“If we defend our habits, we have no intention of quitting them.”

Oh, how this quote cuts me deep. I’m the queen of excuses. I blame my unwavering perfectionism. I always have to explain WHY I didn’t do something right when I do it wrong. Not to not take accountability for it, but to explain to the person I’ve let down (and myself) why. So that person (and I) is (am) not disappointed in me. And all these explanations are is excuses. And after awhile making the excuses also makes it OK to make the mistakes.

“It’s OK if I have fast food for breakfast. It’s just this once. And it’s not THAT bad.” (Do I ever eat a homemade breakfast with as many calories as the lowest calorie item I get through a drive thru? No.)

“After this week, I deserve to go out to dinner. And I’m doing it big!” (Except this is happening several times a week. Or day!)

“It’s not like having a few chips is that much different than having fruit, calories-wise.” (Except I only eat one serving of fruit. And about four of chips!)

“My family doesn’t get together that often.” (Yes we do.)

“It’s been a long day. I’ll workout tomorrow.” (Come on. My life is NOT hard. If I’m too tired, unorganized, etc. to workout. It’s MY fault. And usually I can make the workout work, but I’d rather sit around.)

All the little excuses add up to big problems. And when I defend my bad eating habits, over-eating, or
not working out, it somehow makes it OK. Obviously I know I should have done better if I’m making an excuse, but the excuse defends the action.

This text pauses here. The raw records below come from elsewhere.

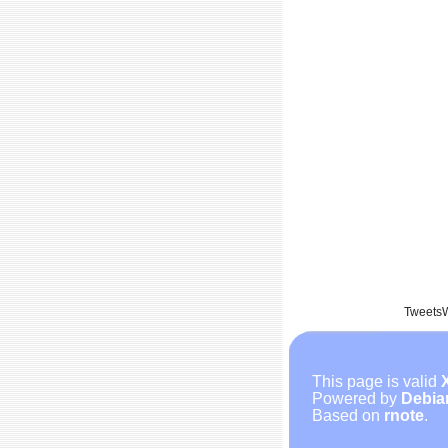
Tweets
This page is valid
Powered by
Debia
Based on
rnote
.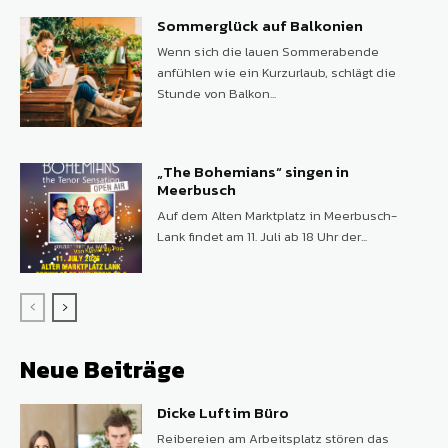
Sommerglück auf Balkonien
Wenn sich die lauen Sommerabende
anfühlen wie ein Kurzurlaub, schlägt die
Stunde von Balkon...
„The Bohemians“ singen in
Meerbusch
Auf dem Alten Marktplatz in Meerbusch-
Lank findet am 11. Juli ab 18 Uhr der...
Neue Beiträge
Dicke Luft im Büro
Reibereien am Arbeitsplatz stören das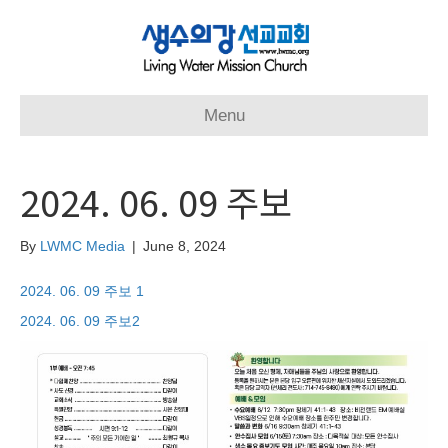
Menu
2024. 06. 09 주보
By
LWMC Media
|
June 8, 2024
2024. 06. 09 주보 1
2024. 06. 09 주보2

From now on, I’ll be honest with myself about what I’ve done. And work at NOT doing the wrong thing to begin with. The excuses for doing whatever I’m doing generally comes BEFORE I do it. It’s not like it’s mindless eating or not working out. I’m mindful of breaking a promise to myself. I rarely ever break promises to anyone else. I should hold myself in such high esteem.